Wir haben beispielsweise die Krampfader am Hoden veröden lassen, was ja sehr umstritten ist und auch Ihre persönliche Empfehlung ist, dies nicht machen zu lassen. Häufig ist auch die Rede davon, den Männern Vitamin C, Zink, Folsäure etc. zu geben. Aber auch dazu habe ich noch nie gelesen dass sich dadurch NACHWEISLICH die Spermien verbessert haben.

Die einzigen positiven Meldungen über verbesserte Spermien kamen bisher nur von solchen Fällen bei denen eine Entzündung nachgewiesen worden war und mit Antibiotika behandelt wurde. Oder habe ich tatsächlich etwas übersehen? WAS können wir also tun? In unserem speziellen Fall ist es so dass die Spermien gerade mal so für eine IUI reichen. Wir hoffen jedoch immer noch, dass sich die Spermien meines Freundes doch noch soweit verbessern (vielleicht durch die OP, Vitamine oder dass der Androloge etwas findet) dass uns der schwere Weg der IVF/ICSI erspart bleibt.
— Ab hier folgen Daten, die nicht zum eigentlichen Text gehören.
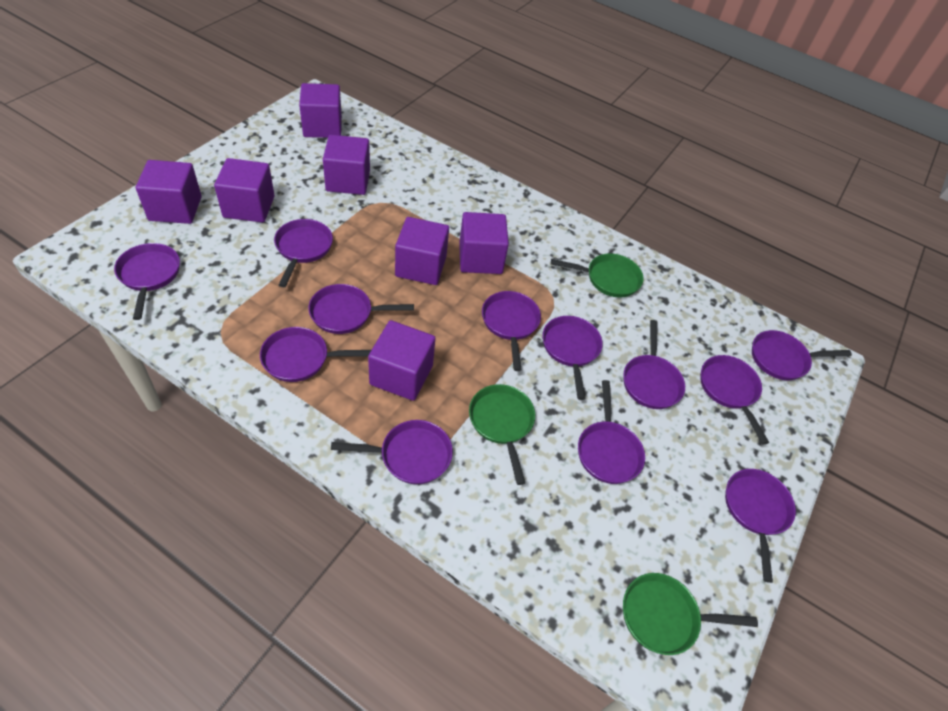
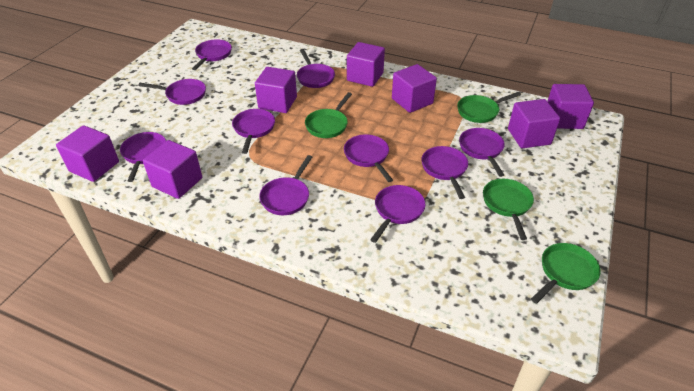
green pan: 3 -> 4
purple pan: 12 -> 10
Auch bei der Lebensweise können wir bei uns nicht ansetzen, da wir uns wirklich bewusst ernähren und nicht rauchen und trinken. Ist unsere Hoffnung auf bessere Spermien tatsächlich vergebens und die Untersuchungen nur verlorene Zeit?

Antwort:
Sie haben das eigentlich sehr gut zusammengefasst: Wenn Entzündungen vorliegen, dann kann man das therapieren, ebenso bestimmte Hormonstörungen (Störung der Hirnanhangsdrüse).
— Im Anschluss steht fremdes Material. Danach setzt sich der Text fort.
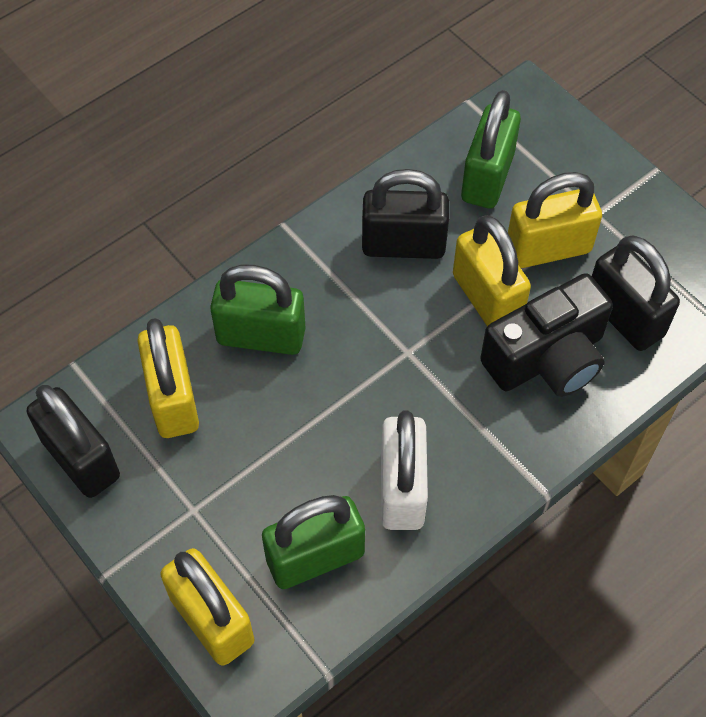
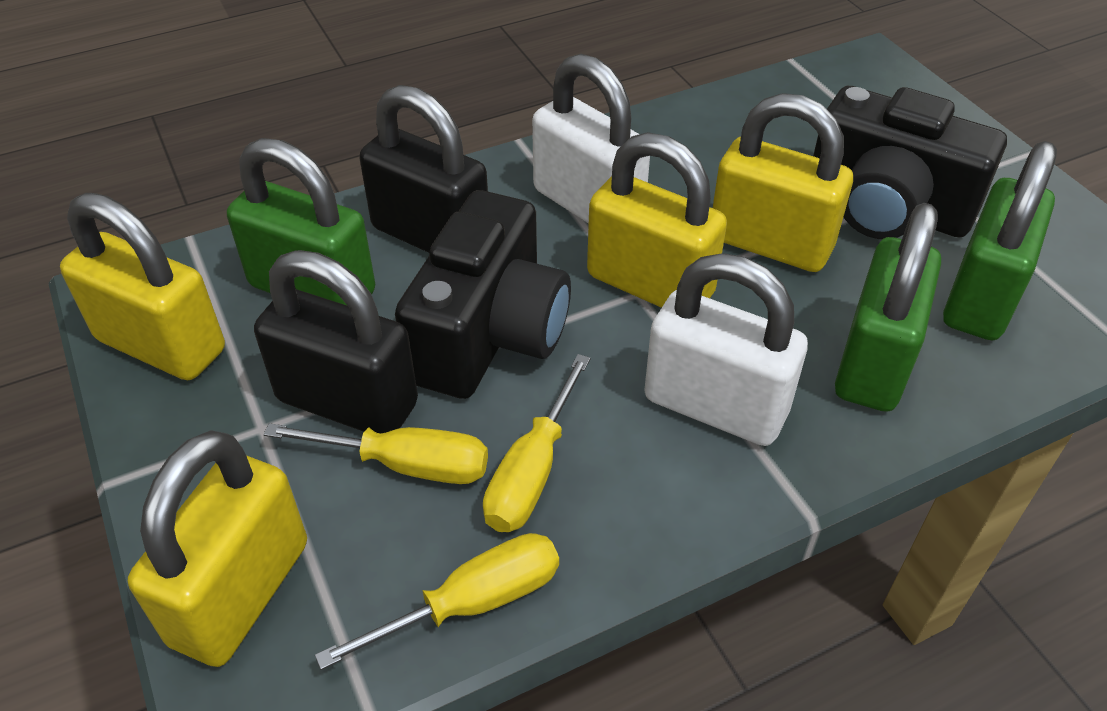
black camera: 1 -> 2
black padlock: 3 -> 2
white padlock: 1 -> 2
yellow screwdriver: 0 -> 3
das war´s dann auch im Wesentlichen. Nun ist es aber eben auch so, dass man vor allem die Entzündungen nicht immer ganz leicht erkennen kann, eine andrologische Untersuchung kann da gelegentlich noch den einen oder anderen Fall herausfischen, wo eine Therapie (antibiotisch und entzündungshemmend) lohnend ist.

Vit C+E, Selen, Zink, und Folsäure haben einen entscheidenden Vorteil: Sie sind billig und nebenwirkungsfrei. Mit anderen Worten: Man kann damit nichts falsch machen und gelegentlich ist es schon so, dass sich die Qualität etwas verbessert. Quantensprünge darf man sich jedoch nicht erwarten. Aber den Sprung von ICSI zur normalen IVF oder gar auf IUI ist gelegentlich möglich, wobei dann immer noch nicht bewiesen ist, ob die Verbesserungen Zufall oder therapiebedingt sind.

Warum macht man dann überhaupt die ganze Diagnostik?

Weil man bei 100 diagnostizierten Männern in 2-3 Fällen eine Diagnose stellen kann, die auch behandlungsfähig ist.

Ich weiß, dass das deprimierend ist.